**Goal of the exercise**:
From the entries below, copy exactly the lines from the one that contains "pinky mcp: (675, 350)" through the one that contains "index mcp: (596, 808)", both included, and only those.
-------- Material for the task --------
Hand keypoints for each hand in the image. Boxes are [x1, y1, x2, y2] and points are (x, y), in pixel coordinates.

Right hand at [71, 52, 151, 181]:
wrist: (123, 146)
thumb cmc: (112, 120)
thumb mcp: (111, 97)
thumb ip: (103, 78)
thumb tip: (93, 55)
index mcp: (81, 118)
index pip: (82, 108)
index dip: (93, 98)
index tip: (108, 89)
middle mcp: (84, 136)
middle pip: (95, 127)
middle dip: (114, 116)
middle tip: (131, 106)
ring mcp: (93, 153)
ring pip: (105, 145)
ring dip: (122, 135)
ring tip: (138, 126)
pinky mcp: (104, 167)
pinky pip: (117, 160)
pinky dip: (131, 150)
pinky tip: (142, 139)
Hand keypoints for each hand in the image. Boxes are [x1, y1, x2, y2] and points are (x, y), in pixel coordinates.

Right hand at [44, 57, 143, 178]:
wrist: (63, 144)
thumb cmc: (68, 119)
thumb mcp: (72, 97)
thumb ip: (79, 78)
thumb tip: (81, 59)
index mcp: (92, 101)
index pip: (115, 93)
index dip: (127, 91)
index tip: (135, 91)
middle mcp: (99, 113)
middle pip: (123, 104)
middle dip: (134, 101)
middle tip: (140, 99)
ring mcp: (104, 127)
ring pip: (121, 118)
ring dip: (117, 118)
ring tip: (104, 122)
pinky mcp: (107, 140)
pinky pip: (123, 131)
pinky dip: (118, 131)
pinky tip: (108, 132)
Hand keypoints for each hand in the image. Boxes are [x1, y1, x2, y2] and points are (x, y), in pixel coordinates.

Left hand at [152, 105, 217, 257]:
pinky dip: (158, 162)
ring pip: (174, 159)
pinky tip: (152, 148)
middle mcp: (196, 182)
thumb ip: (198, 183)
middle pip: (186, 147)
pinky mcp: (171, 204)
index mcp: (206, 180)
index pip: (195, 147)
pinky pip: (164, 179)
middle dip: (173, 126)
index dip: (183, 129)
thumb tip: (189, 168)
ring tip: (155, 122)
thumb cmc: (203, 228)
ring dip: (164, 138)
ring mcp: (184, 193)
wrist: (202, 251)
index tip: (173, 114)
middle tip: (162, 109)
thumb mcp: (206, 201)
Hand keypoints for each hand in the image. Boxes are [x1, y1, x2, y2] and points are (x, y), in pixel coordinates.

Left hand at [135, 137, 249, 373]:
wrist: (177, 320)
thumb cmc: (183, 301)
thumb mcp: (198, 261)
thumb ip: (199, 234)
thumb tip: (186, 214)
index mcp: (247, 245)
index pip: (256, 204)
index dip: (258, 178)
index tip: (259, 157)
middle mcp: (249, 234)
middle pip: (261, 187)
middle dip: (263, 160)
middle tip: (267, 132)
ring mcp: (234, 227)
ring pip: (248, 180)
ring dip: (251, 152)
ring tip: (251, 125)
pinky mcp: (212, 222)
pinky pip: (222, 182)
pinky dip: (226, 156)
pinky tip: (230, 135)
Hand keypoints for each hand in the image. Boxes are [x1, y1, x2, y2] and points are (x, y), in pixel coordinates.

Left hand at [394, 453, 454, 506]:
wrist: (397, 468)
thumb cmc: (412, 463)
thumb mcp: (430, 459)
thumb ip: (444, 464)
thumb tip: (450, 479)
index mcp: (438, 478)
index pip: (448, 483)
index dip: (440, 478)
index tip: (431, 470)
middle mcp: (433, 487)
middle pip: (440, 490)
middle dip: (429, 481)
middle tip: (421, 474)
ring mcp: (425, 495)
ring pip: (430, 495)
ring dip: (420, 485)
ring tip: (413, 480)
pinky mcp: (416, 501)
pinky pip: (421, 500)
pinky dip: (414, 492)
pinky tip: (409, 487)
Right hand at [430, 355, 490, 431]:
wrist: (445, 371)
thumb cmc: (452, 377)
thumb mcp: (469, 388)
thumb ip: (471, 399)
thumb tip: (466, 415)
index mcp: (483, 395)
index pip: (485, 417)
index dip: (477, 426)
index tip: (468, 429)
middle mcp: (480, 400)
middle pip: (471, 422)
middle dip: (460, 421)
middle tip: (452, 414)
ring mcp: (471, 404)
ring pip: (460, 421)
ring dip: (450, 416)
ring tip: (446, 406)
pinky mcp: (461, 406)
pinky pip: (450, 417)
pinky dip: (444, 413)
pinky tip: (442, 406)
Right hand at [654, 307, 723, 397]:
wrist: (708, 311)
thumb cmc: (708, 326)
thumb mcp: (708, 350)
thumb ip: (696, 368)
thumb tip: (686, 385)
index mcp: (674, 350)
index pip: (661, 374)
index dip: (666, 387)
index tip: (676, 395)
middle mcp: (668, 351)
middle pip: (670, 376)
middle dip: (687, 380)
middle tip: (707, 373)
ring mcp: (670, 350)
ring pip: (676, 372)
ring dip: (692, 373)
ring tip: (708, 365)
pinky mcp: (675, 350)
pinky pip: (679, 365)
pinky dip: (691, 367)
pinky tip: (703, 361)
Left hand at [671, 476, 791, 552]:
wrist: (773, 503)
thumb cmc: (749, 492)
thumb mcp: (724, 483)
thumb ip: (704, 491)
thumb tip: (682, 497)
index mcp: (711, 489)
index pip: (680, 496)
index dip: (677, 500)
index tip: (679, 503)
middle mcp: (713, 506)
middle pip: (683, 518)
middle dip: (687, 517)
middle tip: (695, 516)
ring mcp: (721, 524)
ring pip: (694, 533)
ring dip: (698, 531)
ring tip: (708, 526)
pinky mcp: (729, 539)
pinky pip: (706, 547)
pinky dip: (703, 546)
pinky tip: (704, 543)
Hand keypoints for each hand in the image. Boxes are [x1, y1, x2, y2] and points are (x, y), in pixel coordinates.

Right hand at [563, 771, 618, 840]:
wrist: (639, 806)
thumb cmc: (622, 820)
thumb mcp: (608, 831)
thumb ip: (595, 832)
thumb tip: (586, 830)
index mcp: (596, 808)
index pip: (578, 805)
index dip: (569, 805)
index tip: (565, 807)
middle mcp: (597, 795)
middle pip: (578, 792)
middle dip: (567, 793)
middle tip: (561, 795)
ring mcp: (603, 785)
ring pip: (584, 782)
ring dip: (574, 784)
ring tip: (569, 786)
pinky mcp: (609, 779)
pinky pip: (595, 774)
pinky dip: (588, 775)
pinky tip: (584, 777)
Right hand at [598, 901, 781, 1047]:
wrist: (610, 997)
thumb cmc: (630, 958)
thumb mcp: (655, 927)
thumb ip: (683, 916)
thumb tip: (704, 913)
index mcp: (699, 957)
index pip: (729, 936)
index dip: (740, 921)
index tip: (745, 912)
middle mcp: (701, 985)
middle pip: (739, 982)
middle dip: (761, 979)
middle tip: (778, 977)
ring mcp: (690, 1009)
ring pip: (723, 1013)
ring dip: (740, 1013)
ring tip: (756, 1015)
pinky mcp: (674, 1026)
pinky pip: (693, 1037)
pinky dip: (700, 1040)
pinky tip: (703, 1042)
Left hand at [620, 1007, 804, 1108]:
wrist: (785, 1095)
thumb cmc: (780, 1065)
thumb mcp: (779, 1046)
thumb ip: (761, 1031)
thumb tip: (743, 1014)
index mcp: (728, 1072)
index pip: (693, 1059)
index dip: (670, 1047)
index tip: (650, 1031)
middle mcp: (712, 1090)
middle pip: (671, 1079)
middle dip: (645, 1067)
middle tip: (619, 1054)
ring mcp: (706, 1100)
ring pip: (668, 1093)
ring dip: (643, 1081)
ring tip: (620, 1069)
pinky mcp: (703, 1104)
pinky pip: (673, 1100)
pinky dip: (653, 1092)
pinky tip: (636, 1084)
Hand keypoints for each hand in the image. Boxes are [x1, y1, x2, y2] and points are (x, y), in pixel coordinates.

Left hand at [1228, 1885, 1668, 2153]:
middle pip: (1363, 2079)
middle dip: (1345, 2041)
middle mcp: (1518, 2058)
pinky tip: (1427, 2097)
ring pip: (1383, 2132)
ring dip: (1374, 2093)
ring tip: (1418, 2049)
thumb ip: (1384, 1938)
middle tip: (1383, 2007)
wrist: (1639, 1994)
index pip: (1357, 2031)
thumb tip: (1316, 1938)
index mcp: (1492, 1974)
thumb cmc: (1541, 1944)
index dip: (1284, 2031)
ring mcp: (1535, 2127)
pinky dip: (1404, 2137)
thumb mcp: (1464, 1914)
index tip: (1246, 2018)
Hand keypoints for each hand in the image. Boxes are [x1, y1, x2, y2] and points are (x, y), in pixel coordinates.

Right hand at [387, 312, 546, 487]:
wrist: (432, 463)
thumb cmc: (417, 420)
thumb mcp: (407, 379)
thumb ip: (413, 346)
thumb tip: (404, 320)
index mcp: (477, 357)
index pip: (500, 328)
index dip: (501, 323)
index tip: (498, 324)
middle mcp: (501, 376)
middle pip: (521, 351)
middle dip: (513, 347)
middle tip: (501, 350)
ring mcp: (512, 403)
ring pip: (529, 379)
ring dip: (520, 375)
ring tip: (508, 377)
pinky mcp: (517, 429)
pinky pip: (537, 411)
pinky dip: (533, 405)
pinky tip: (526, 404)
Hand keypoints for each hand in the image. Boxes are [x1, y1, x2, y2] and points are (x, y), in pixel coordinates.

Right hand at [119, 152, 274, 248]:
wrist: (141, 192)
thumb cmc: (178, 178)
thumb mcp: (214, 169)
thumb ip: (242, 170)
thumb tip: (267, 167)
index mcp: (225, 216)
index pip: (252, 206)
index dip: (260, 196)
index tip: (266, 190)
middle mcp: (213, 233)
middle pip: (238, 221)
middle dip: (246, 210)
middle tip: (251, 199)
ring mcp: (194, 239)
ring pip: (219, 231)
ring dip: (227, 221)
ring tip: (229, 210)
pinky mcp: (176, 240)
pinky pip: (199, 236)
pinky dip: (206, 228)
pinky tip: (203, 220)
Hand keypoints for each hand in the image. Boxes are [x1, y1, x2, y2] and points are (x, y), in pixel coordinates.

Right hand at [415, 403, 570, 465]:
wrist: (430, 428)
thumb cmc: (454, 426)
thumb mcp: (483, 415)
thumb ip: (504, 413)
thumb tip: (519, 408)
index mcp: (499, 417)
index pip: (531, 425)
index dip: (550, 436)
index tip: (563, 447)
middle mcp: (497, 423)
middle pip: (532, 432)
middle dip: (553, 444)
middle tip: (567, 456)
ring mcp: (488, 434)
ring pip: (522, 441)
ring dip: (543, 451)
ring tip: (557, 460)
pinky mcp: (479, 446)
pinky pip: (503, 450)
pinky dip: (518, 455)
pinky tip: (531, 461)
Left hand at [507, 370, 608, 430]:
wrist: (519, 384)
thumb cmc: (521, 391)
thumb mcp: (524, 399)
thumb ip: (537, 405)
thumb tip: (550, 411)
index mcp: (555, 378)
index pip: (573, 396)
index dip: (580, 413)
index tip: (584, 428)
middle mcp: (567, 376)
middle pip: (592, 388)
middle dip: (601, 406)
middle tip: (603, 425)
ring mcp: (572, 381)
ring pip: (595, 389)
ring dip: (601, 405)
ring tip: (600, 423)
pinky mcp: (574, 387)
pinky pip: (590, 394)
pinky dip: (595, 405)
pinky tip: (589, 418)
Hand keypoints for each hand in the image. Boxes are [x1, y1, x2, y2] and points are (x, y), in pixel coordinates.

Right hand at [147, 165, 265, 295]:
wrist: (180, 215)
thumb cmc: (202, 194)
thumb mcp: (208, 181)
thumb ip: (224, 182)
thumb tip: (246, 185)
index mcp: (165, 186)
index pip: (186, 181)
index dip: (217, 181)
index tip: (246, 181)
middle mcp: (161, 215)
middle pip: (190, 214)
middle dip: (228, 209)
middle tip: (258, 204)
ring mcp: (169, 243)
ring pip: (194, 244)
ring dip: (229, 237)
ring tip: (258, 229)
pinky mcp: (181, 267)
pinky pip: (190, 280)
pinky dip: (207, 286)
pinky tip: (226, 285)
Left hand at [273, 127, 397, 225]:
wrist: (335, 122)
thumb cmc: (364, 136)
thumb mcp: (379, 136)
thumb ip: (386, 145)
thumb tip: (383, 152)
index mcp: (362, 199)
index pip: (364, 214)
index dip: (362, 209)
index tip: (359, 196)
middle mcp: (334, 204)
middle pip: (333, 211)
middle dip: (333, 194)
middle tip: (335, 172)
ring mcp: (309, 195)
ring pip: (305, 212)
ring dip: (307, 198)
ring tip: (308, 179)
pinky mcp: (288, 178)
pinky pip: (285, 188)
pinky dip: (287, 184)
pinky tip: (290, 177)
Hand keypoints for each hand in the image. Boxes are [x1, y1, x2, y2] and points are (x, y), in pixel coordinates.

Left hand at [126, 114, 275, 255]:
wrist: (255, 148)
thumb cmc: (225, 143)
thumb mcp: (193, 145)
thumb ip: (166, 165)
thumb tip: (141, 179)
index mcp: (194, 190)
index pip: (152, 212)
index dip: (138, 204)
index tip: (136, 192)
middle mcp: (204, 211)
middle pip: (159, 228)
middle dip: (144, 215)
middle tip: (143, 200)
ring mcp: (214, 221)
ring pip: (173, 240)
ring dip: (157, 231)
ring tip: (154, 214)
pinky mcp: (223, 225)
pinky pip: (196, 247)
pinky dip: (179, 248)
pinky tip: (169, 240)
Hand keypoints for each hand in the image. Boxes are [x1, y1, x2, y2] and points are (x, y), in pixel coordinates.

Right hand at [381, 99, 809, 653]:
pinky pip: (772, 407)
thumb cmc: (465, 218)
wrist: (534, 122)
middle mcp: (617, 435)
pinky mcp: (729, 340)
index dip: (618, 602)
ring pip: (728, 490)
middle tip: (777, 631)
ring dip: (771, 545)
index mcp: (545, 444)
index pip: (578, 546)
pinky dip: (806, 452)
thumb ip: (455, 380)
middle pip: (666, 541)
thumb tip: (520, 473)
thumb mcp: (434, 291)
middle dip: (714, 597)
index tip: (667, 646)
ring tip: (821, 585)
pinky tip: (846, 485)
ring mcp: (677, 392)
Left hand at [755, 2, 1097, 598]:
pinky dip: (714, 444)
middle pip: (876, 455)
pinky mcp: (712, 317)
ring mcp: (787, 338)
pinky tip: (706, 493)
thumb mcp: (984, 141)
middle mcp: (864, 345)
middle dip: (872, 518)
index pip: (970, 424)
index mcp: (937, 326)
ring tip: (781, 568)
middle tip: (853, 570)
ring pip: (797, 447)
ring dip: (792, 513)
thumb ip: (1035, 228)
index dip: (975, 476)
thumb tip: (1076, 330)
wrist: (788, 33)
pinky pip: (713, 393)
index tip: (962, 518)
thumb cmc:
--------
**The completed task**:
pinky mcp: (675, 350)
pinky pip: (679, 365)
pinky dip: (691, 367)
pinky tip: (703, 361)
Left hand at [671, 476, 791, 552]:
wrist: (773, 503)
thumb cmc: (749, 492)
thumb mcp: (724, 483)
thumb ip: (704, 491)
thumb tip: (682, 497)
index mcp: (711, 489)
index pip: (680, 496)
index dip: (677, 500)
index tip: (679, 503)
middle mcp: (713, 506)
middle pip: (683, 518)
middle dip: (687, 517)
middle tip: (695, 516)
ring mcp: (721, 524)
ring pip: (694, 533)
ring dip: (698, 531)
ring tip: (708, 526)
pinky mcp: (729, 539)
pinky pip: (706, 547)
pinky dip: (703, 546)
pinky tip: (704, 543)
Hand keypoints for each hand in the image. Boxes are [x1, y1, x2, y2] and points are (x, y), in pixel coordinates.

Right hand at [563, 771, 618, 840]:
wrist: (639, 806)
thumb cmc: (622, 820)
thumb mcp: (608, 831)
thumb ip: (595, 832)
thumb tip: (586, 830)
index mcp: (596, 808)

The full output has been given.